» To do: Reproduce the lines of the items below word for word, starting at the line that contains "family: Sphecidae" and ending at the line that contains "genus: Acanthurus", with both of those lines included. Give only these lines.

Start of Dataset records

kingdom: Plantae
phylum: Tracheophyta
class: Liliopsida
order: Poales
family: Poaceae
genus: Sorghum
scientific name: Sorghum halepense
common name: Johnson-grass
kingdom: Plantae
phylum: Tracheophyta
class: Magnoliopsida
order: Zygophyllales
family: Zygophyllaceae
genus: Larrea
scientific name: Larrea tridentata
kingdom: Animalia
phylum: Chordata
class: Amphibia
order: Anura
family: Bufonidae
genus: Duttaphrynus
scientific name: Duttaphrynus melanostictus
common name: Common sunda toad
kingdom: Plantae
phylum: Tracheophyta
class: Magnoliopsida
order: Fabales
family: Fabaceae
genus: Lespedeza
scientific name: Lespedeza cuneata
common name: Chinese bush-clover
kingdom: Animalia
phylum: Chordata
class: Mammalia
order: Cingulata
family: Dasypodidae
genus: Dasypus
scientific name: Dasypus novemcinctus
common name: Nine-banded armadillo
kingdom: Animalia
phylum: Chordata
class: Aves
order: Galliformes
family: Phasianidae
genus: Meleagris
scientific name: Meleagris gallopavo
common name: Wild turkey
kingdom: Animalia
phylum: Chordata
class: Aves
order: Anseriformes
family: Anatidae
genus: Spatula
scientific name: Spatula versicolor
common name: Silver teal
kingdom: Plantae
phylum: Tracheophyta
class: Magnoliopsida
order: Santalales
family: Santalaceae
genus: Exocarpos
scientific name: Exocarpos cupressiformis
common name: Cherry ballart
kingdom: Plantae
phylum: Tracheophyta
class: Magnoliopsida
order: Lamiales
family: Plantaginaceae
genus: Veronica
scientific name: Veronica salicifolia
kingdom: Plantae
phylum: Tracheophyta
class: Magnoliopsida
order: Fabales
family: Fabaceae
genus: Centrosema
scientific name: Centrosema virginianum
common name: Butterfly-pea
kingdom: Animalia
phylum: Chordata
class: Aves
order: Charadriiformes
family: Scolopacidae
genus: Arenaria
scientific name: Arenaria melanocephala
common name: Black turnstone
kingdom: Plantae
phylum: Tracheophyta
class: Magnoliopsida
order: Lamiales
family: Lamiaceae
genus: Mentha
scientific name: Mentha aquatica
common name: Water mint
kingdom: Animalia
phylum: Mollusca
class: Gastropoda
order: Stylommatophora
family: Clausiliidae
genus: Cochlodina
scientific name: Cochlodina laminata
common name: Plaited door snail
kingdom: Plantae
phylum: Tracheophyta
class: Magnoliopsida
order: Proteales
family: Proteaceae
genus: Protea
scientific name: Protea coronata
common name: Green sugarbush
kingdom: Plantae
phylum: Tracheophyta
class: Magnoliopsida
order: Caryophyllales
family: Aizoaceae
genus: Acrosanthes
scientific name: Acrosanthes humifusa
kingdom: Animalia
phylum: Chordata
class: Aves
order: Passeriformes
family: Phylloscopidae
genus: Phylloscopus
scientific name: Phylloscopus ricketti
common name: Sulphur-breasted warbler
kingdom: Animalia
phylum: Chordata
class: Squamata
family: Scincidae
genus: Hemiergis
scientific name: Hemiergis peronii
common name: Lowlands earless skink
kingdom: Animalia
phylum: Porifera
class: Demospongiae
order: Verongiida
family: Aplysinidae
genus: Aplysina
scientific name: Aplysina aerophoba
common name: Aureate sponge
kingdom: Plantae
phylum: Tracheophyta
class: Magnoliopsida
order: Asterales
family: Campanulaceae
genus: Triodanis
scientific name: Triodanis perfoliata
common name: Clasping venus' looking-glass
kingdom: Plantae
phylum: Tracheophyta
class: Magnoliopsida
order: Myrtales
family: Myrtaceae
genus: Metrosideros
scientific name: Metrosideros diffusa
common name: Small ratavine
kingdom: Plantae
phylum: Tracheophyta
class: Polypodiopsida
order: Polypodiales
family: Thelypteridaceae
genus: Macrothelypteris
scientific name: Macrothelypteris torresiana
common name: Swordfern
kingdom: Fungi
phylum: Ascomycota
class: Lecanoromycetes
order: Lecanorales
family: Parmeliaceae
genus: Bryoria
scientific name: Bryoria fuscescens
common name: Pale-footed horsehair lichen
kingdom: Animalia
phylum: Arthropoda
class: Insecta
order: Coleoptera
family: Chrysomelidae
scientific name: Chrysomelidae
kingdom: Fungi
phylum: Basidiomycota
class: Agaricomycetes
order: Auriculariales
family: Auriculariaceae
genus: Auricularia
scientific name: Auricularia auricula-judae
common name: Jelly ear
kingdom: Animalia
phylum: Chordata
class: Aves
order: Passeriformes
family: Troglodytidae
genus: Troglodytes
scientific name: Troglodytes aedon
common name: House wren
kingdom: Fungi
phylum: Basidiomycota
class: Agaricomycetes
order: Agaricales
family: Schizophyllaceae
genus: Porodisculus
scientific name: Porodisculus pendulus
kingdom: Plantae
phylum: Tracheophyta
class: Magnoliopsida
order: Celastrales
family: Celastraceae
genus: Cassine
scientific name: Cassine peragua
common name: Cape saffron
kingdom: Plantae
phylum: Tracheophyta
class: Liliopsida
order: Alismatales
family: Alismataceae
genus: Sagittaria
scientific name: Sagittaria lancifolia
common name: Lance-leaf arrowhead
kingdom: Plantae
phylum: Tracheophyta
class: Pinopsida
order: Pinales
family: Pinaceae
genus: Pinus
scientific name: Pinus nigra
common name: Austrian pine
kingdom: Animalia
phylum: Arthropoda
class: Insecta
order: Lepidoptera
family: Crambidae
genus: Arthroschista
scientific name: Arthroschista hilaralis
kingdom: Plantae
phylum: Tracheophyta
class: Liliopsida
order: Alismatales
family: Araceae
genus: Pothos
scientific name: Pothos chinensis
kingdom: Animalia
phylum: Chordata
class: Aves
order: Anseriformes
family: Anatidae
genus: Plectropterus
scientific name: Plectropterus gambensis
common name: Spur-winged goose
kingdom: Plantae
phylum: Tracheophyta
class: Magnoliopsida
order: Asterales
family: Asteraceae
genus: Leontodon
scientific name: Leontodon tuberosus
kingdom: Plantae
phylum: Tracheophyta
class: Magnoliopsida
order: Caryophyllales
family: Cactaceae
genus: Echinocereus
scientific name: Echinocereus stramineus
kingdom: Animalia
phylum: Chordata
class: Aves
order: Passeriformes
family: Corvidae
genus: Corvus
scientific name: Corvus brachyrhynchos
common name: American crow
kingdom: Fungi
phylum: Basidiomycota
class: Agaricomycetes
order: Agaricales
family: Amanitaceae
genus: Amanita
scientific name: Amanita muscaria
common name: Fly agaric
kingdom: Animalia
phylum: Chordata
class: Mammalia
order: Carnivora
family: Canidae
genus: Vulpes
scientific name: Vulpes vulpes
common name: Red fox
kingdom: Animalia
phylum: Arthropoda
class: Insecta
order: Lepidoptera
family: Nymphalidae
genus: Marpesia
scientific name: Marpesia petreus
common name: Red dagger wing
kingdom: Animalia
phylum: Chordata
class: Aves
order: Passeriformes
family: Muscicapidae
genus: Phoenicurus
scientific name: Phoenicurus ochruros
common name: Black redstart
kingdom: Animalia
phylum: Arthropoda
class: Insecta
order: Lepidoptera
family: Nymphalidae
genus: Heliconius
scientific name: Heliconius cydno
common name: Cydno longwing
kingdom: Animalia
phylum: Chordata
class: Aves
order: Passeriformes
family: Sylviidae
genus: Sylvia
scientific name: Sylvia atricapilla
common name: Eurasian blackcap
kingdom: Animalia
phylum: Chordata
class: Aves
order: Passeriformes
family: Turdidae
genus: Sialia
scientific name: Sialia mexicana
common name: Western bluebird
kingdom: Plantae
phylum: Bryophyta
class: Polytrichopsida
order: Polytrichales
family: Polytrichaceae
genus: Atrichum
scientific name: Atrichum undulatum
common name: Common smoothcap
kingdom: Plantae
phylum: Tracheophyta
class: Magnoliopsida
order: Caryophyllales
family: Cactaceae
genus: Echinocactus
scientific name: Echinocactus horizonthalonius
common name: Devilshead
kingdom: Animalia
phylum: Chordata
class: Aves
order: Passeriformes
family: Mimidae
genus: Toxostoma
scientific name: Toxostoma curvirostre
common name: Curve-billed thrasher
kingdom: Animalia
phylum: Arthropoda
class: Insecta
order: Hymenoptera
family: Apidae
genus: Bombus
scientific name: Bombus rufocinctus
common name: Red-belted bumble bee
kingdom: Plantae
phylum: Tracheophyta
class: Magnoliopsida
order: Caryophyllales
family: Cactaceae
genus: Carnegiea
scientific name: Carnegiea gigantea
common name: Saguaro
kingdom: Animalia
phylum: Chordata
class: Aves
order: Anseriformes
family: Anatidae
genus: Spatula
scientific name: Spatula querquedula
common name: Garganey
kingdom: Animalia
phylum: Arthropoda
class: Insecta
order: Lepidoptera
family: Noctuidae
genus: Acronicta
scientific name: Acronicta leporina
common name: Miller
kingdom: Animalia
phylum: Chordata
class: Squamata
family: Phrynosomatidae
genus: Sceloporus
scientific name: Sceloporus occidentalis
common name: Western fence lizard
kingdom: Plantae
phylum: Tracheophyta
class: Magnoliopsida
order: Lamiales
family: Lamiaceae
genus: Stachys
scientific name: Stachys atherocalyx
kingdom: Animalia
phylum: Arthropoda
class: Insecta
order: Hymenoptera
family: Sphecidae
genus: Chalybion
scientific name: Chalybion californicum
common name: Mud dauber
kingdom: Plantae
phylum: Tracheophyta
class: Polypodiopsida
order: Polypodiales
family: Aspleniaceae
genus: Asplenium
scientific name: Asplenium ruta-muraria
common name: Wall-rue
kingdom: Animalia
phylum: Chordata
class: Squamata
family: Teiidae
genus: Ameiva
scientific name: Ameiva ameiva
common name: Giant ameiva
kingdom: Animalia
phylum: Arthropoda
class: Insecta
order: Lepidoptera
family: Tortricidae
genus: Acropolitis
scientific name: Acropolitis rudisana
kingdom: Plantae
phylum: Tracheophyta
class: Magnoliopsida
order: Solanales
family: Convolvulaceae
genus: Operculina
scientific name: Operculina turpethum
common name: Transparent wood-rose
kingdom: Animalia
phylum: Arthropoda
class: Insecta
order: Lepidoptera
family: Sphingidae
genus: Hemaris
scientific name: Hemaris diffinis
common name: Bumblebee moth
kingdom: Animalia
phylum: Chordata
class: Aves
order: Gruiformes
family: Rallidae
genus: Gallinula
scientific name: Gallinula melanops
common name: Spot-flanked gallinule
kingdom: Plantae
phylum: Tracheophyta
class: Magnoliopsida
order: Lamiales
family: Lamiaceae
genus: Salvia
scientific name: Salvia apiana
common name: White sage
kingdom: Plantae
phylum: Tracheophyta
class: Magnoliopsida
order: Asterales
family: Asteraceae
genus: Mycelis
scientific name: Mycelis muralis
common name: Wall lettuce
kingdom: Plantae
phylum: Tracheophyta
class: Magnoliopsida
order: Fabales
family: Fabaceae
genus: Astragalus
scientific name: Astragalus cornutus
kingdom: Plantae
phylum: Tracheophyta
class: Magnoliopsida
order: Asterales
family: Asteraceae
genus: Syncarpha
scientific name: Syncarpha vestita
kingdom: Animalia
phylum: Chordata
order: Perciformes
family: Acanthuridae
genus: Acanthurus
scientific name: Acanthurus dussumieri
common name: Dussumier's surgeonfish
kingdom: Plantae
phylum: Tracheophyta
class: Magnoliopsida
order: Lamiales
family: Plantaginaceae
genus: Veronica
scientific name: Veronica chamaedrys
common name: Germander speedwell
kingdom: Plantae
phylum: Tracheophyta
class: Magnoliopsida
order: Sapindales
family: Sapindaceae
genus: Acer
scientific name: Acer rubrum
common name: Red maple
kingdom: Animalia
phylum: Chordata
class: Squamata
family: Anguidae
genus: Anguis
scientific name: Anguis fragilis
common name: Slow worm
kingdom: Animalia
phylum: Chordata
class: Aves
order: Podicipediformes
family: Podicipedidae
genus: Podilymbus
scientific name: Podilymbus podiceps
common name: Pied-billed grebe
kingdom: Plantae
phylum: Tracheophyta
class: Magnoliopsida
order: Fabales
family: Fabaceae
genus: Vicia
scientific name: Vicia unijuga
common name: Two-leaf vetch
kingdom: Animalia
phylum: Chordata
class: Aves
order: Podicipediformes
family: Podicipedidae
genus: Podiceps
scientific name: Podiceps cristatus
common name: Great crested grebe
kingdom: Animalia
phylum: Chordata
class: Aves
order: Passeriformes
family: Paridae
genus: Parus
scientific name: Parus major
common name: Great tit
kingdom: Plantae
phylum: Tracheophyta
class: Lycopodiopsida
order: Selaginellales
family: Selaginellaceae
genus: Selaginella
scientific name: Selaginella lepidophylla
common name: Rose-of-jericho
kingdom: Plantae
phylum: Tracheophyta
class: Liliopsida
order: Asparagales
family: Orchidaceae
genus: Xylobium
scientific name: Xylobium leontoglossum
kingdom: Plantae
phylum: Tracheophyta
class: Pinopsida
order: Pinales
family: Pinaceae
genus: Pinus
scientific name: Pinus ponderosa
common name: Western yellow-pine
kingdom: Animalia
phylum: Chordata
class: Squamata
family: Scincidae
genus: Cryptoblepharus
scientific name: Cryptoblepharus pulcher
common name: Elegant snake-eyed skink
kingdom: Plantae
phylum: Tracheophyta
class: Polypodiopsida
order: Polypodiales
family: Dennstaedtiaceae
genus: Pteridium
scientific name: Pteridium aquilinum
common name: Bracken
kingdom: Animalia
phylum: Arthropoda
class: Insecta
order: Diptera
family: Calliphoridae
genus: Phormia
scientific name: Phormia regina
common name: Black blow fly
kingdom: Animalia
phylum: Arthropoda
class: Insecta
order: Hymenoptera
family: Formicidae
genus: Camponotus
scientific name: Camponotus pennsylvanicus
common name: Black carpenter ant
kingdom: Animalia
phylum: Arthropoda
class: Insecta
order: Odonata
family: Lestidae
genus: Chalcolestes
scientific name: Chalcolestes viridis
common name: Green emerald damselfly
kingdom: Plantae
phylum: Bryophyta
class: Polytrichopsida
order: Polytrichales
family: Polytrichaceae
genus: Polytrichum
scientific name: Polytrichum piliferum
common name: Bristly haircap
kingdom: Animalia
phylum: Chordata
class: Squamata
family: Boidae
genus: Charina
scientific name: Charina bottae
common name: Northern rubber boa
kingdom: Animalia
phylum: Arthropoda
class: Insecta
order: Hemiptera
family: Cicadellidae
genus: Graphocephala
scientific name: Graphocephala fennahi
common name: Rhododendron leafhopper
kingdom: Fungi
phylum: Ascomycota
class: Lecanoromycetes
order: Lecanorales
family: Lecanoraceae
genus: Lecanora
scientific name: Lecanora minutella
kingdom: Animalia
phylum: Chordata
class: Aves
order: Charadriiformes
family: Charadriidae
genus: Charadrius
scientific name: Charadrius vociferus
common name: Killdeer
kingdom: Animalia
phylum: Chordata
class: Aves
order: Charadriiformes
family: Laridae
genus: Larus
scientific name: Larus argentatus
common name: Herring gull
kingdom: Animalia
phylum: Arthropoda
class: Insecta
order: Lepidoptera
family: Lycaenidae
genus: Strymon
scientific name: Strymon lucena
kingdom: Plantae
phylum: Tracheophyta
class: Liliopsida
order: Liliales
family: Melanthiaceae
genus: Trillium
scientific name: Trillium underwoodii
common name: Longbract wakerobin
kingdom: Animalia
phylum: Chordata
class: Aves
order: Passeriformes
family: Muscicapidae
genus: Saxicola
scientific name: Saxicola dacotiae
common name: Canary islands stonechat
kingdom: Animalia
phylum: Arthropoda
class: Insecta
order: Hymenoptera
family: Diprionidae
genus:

End of Dataset records

» Exercise solution:
family: Sphecidae
genus: Chalybion
scientific name: Chalybion californicum
common name: Mud dauber
kingdom: Plantae
phylum: Tracheophyta
class: Polypodiopsida
order: Polypodiales
family: Aspleniaceae
genus: Asplenium
scientific name: Asplenium ruta-muraria
common name: Wall-rue
kingdom: Animalia
phylum: Chordata
class: Squamata
family: Teiidae
genus: Ameiva
scientific name: Ameiva ameiva
common name: Giant ameiva
kingdom: Animalia
phylum: Arthropoda
class: Insecta
order: Lepidoptera
family: Tortricidae
genus: Acropolitis
scientific name: Acropolitis rudisana
kingdom: Plantae
phylum: Tracheophyta
class: Magnoliopsida
order: Solanales
family: Convolvulaceae
genus: Operculina
scientific name: Operculina turpethum
common name: Transparent wood-rose
kingdom: Animalia
phylum: Arthropoda
class: Insecta
order: Lepidoptera
family: Sphingidae
genus: Hemaris
scientific name: Hemaris diffinis
common name: Bumblebee moth
kingdom: Animalia
phylum: Chordata
class: Aves
order: Gruiformes
family: Rallidae
genus: Gallinula
scientific name: Gallinula melanops
common name: Spot-flanked gallinule
kingdom: Plantae
phylum: Tracheophyta
class: Magnoliopsida
order: Lamiales
family: Lamiaceae
genus: Salvia
scientific name: Salvia apiana
common name: White sage
kingdom: Plantae
phylum: Tracheophyta
class: Magnoliopsida
order: Asterales
family: Asteraceae
genus: Mycelis
scientific name: Mycelis muralis
common name: Wall lettuce
kingdom: Plantae
phylum: Tracheophyta
class: Magnoliopsida
order: Fabales
family: Fabaceae
genus: Astragalus
scientific name: Astragalus cornutus
kingdom: Plantae
phylum: Tracheophyta
class: Magnoliopsida
order: Asterales
family: Asteraceae
genus: Syncarpha
scientific name: Syncarpha vestita
kingdom: Animalia
phylum: Chordata
order: Perciformes
family: Acanthuridae
genus: Acanthurus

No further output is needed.